The government has projected that the Kingdom’s economy will grow by about 5.6 per cent this year despite the threat posed by the Omicron variant.

The footwear industry has been growing rapidly in the last few years, employing more than 130,000 workers and attracting a lot of new investment in 2021.

Cambodian Footwear Association president Ly Khun Thai sits down with The Post’s May Kunmakara to discuss the industry and how the prolonged spread of Covid-19 might affect the industry.

How has the Cambodian footwear industry trended since the pandemic began over two years ago?

I believe that the industry has improved since the pandemic first began in 2020. Although every sector has been interrupted worldwide – and footwear is no exception – I noticed that the industry had increased its orders from June 2020 until the end of 2021.

I foresee that it will increase further this year due to the fact that many countries around the world are reopening their economies and welcoming tourists in spite of Covid-19 – they are living in the ‘new normal’. Indeed, we cannot escape from Covid-19, we have to live with it. Even in Cambodia, we’ve already reopened the economy since November. Still, it’s important for us to follow health guidelines.

Where are our export destinations?

Our export destinations are Europe, the US – which are the big ones – and Japan, South Korea and Canada.

It’s been more than two years since Covid-19 not only upended our daily lives but also the economy. What has the Cambodian Footwear Association been doing to help its members?

We have been working very closely with members and helping them by providing face masks and sanitisers. At the same time, we’ve worked with the government’s ministries and institutions, by seeking health advice where it has been necessary and by following health guidelines.

Presently, we have more than 60 factories that are members, but in total we have more than 100 members, including sub-contractors and raw materials suppliers. The industry employs more than 130,000 workers.

What do you think about the government’s intervention in the footwear industry?

I think it’s been a great help for the industry. We are especially happy about the rapid vaccination of our workers, free of charge, at the factories.

In addition, we’ve seen that the government has contributed by paying around $40 per worker, which has helped ease the employer’s burden. Compared to our neighboring countries, we’ve had it much better in terms of government aid.

Of course, we don’t deny that several factories – around six – closed over the course of the pandemic. However, it’s made up for by the fact that many factories have been opened in response to the increase in orders last year compared to 2020. In fact, the total volume of export of the footwear industry increased 20 per cent from 2020 to 2021.

We see that factories in Myanmar have closed due to the country’s internal armed conflicts, while Vietnam has been facing rising labour costs. Has Cambodia benefitted from these regional supply issues?

+++

In the interview on Cambodia's footwear industry, by how much did the industry's total export volume grow from 2020 to 2021?

_SOURCE DATA_
+++

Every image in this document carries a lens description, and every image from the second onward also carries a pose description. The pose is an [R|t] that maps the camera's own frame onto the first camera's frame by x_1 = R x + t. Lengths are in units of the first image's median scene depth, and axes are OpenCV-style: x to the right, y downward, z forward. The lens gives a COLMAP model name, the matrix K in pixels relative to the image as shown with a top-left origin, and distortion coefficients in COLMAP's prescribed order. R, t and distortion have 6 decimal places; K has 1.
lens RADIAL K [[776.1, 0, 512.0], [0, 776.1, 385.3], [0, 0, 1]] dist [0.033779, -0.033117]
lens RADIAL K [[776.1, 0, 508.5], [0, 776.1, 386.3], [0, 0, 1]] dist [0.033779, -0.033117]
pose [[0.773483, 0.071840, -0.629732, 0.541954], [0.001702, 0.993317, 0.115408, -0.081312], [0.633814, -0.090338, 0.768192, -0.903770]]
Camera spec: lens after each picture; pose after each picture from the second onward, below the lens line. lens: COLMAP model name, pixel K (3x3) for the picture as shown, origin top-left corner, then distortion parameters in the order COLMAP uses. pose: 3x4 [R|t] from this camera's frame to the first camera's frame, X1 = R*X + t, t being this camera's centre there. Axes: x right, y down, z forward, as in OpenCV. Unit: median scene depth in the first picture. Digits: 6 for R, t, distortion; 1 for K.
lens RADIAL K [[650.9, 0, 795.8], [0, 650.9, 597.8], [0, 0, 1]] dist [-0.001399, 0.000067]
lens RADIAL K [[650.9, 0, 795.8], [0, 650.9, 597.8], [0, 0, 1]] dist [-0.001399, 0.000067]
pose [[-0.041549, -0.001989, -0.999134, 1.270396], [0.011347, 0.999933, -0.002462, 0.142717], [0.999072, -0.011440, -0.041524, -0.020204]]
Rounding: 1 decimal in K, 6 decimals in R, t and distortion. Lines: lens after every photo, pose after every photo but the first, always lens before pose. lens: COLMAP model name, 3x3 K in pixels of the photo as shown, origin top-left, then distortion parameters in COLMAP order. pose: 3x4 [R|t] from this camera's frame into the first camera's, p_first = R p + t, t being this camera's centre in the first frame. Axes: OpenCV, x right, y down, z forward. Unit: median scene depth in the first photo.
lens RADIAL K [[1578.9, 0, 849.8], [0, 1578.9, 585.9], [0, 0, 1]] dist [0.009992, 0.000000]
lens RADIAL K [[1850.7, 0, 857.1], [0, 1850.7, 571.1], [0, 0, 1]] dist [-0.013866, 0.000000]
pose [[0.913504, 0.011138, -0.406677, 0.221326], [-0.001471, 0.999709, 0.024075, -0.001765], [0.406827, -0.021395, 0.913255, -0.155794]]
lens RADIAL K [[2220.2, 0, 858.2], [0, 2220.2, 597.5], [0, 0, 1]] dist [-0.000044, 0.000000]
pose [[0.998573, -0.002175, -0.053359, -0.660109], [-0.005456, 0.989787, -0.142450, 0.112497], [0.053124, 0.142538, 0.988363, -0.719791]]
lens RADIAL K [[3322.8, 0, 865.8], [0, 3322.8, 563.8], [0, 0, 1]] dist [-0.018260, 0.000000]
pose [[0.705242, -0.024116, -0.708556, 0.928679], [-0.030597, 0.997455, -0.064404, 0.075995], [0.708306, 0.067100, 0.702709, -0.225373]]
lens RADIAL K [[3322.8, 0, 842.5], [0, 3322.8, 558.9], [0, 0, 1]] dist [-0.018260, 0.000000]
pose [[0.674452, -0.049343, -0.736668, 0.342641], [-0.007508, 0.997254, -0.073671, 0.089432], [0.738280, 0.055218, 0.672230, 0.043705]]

+++

_FINAL ANSWER_
20 percent